Use the intelligent delivery tool aDeploy to perform a platform-wide check, covering hardware health, storage status, system services, network connectivity, SPs, and licensing status.
Check result fixing: If hardware faults, such as disks with bad sectors or malfunctioned NICs, are identified, replace the faulty hardware immediately. Adjustment plans must be provided within one month to fix alerts, such as performance optimization suggestions. Submit the check report to the IT administration department for archiving.
SP assessment and fixing:
After receiving a Sangfor product security announcement, use aDeploy to check whether the same issues exist in the current SCP version, such as compatibility vulnerabilities or performance bottlenecks.
SP installation necessity assessment: Assess whether SP installation is required based on the current service loads (whether core services can be suspended) and risks of SP installation (whether it will pose compatibility issues).
SP installation: Install the SP during off-peak hours, such as the last weekends of the month. Back up the configuration and service data in advance and verify the status of SCP after SP installation.
Core resource assessment: CPU: Check the peak values of CPU usage within the previous month. If the CPU usage remains above 70%, a capacity expansion is required. Assess the CPU redundancy of the cluster. In a regular cluster, make sure that services can still run as expected when one or two nodes are down. In a stretched cluster, make sure that services can still run as expected when one fault domain is down.
i. Memory: Check the peak values of memory usage within the previous month. If the memory usage remains above 80%, a capacity expansion is required. The memory redundancy requirement is the same as that for CPU resources.

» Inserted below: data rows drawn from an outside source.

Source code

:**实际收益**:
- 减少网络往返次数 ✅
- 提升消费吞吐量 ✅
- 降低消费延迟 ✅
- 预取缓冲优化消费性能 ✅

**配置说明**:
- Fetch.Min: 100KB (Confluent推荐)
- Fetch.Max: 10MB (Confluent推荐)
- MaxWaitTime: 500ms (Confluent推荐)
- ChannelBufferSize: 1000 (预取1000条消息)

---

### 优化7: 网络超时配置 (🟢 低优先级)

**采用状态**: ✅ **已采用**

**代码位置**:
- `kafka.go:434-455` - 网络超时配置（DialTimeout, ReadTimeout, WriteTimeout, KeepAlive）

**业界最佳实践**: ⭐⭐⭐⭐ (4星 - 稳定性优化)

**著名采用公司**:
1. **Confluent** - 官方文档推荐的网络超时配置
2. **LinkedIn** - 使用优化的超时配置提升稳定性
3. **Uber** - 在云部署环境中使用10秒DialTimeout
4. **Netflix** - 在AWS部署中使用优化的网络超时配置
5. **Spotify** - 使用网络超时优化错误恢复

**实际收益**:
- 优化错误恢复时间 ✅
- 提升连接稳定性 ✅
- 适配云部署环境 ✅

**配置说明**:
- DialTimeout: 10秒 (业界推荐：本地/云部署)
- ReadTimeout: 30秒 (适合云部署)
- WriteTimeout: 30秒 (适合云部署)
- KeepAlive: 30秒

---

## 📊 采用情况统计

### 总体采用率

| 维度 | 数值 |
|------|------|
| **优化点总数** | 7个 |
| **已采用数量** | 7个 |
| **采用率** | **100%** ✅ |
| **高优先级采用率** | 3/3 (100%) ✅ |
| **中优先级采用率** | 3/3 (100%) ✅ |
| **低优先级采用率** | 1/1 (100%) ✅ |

ii. Storage: Check the current storage usage. If the storage usage exceeds 90%, a capacity expansion is required. Estimate the number of days supported by the remaining capacity. If the number of days is less than 90, a capacity expansion is required. If the storage IO latency exceeds 20 milliseconds, performance optimization is required, such as upgrade to all-flash datastores.
Capacity expansion plan: Provide an SCP Capacity Expansion Plan according to the assessment result. Confirm the expansion scope (nodes, disks, or external storage), the time window of the expansion, and the impact scope.
Service backup and disaster recovery verification:
Check the status of backup and disaster recovery tasks for core services, such as databases and production systems. Make sure that these tasks are not failed or delayed.
Disaster recovery drills: Perform disaster recovery drills (such as VM recovery from backup) on one or two non-core services every quarter to verify the validity of backups. Record the drilling results in the Disaster Recovery Drill Report.
Security management check:
Login limit: Check the list of users (IP addresses) that are allowed to log in to SCP, the validity (no more than six months) of passwords, and the maximum password retry attempts (no more than 10) to avoid unlicensed access.
Port management: Check the open ports of SCP and close unused ports, such as redundant service ports. This helps mitigate security risks.
SP server connectivity: Check the connectivity to the SP server. Make sure that SPs can be downloaded as expected.